# [參考文字]

登錄一個節點,可以看到keys 仍在增加:

t20251201.ioudks.clustercfg.apne1.cache.amazonaws.com:6379> info keyspace
# Keyspace
db0:keys=583406,expires=0,avg_ttl=0
t20251201.ioudks.clustercfg.apne1.cache.amazonaws.com:6379> info keyspace
# Keyspace
db0:keys=583785,expires=0,avg_ttl=0
...
t20251201.ioudks.clustercfg.apne1.cache.amazonaws.com:6379> info keyspace
# Keyspace
db0:keys=732815,expires=0,avg_ttl=0
t20251201.ioudks.clustercfg.apne1.cache.amazonaws.com:6379> info keyspace
# Keyspace
db0:keys=733346,expires=0,avg_ttl=0
...
t20251201.ioudks.clustercfg.apne1.cache.amazonaws.com:6379> info keyspace
# Keyspace
db0:keys=790048,expires=0,avg_ttl=0
t20251201.ioudks.clustercfg.apne1.cache.amazonaws.com:6379> info keyspace
# Keyspace
db0:keys=790048,expires=0,avg_ttl=0

在進度條靜止,write_ops=[0.00] 的時候就進入了持續同步的狀態,此時在地端寫入新的key 雲端就會出現,在前文已經驗證過,不再贅述。

# [資料]
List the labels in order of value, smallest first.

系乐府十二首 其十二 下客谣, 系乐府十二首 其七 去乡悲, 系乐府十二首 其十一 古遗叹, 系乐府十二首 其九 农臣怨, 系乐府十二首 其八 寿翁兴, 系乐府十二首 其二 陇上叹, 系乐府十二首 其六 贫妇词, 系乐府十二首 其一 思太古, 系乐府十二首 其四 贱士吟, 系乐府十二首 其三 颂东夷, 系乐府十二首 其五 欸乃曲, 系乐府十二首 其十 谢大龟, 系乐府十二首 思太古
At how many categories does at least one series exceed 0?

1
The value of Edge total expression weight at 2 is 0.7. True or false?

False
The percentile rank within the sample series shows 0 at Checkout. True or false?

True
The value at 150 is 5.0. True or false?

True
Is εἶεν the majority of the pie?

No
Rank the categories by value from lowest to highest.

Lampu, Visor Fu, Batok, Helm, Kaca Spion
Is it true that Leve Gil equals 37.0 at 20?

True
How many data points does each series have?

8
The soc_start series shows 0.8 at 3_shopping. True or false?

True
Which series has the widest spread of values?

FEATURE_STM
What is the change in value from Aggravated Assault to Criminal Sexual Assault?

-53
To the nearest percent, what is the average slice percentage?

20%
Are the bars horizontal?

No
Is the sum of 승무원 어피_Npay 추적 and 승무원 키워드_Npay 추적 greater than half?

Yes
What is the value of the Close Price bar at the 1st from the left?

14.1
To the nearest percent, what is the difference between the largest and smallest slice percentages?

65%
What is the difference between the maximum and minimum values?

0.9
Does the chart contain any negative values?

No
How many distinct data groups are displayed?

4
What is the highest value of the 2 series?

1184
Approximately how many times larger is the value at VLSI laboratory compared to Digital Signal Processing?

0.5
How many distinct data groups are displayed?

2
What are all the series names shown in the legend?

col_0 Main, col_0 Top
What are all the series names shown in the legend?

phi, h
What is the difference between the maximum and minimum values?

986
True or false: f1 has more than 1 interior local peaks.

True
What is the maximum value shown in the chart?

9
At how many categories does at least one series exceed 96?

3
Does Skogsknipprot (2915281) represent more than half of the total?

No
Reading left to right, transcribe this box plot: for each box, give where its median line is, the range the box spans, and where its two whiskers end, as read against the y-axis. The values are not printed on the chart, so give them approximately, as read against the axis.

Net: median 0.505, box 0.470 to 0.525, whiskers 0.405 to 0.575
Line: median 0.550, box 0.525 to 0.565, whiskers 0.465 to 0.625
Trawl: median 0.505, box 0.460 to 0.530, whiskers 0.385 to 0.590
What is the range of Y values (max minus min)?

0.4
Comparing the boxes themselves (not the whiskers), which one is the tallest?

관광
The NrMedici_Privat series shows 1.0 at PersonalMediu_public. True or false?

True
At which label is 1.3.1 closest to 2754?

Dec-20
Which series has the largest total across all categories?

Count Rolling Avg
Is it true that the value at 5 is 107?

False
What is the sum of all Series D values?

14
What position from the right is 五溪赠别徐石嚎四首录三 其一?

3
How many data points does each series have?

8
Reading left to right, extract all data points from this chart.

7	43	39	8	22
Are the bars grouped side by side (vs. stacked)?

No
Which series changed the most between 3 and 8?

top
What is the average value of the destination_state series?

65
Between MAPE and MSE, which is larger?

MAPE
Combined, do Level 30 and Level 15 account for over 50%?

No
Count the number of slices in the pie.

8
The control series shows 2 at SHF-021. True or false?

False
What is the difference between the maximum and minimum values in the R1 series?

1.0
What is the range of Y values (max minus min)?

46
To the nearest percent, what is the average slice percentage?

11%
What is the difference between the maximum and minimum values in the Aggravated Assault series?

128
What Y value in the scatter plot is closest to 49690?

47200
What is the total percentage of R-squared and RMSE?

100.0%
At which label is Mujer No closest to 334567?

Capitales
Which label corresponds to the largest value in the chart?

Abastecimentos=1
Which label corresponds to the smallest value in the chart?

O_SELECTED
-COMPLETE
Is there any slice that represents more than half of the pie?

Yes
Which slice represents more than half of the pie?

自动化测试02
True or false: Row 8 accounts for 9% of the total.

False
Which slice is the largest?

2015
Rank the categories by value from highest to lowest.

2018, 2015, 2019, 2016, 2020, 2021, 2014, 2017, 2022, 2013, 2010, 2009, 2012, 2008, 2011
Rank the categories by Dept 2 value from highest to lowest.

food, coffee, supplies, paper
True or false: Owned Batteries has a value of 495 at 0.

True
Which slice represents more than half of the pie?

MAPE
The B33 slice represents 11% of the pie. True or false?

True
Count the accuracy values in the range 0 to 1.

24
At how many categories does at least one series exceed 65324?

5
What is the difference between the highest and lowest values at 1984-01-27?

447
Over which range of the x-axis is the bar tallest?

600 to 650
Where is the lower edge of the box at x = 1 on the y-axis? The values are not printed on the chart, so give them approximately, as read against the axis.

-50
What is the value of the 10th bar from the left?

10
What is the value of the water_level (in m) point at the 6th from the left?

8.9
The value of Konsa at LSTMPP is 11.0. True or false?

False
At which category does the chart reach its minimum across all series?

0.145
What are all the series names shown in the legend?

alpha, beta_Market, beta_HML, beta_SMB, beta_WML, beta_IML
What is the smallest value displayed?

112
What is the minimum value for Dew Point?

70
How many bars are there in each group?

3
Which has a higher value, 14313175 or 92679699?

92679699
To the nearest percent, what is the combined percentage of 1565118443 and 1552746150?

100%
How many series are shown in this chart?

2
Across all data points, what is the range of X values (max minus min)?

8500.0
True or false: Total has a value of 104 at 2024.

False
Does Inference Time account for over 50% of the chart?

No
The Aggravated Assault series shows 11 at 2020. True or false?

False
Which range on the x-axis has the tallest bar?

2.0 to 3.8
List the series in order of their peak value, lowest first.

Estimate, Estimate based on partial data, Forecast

# [工作指示 1]
請依出現順序,列出參考文字中 info keyspace 輸出所顯示的每一個不同的 keys 數值。
# [工作指示 2]
請從參考文字最後一句之後接續寫下一段,延續其講述地端與雲端 Redis 鍵資料同步的內容。
資料列在此不起任何作用。

# [作答區 1]
583406、583785、732815、733346、790048

# [作答區 2]
選擇一個隨機key 驗證一下,看起來沒有問題:

redis-cli -c -h 10.1.1.31 randomkey  
"house_862255_977410"
redis-cli -h 10.1.1.31 hgetall house_862255_977410
39) "field_20"
40) "value_5799_xxxxxxxxxxxxxxxxxxxxxxxxxxxxxx"

redis-cli -c -h t20251201.ioudks.clustercfg.apne1.cache.amazonaws.com hgetall house_862255_977410
39) "field_20"
40) "value_5799_xxxxxxxxxxxxxxxxxxxxxxxxxxxxxx"

最後CTRL+c 終止redis-shake 就可以了,到這裡就完成了使用redis-shake 從地端redis cluster 遷移至雲端。

這四種方式,各有特點,比較總結如下:

⇧⇧⇧

  1. RDB文件遷移(S3恢復)

優點:操作簡單,適合一次性遷移 – 不需要持續網絡連接 – 數據完整性高

缺點: 需要停機時間 – 需要配置S3權限(ACL設置略複雜)

  1. AWS ElastiCache在線遷移

優點: AWS官方支持,穩定可靠 – 操作界面友好

缺點:需要切換時間,不是HA – 不支持加密傳輸的集群 – 地端Redis可被雲端訪問,需要穩定的網絡連接(建議VPN)

  1. RIOT官方工具

優點: Redis官方工具,權威性高 – 支持實時同步 – 跨平台支持

缺點: 不保證數據一致性(基於pub/sub) – 可能遺漏高頻更新的數據 – 需要啟用keyspace notifications

  1. Redis-shake

優點: 基於PSYNC,數據一致性高 – 分批傳輸,適合大數據量 – 支持多種同步模式 – 實時同步能力強

缺點: 需要獨立中間人服務器,數據量大時需要保障足夠的資源。

綜上所述:

成功複製的關鍵因素:

  • 網絡穩定性和頻寬/帶寬。
  • 中間人服務器資源配置。
  • 數據量大小和更新頻率。
  • 業務停機容忍度,完全停機,或是需要時間進行切換。

額外加成:

  • 地端低版本可以順手升級為高版本。
  • 地端沒有TLS 的環境可以在遷移後啟用TLS。

那麼,AWS 在線遷移工具,對於已經開啟了psync 的第三方雲端redis server 是否可行呢?

答案:不行,因為該工具會調用CONFIG 命令,開啟sync/psync 並不會解禁CONFIG。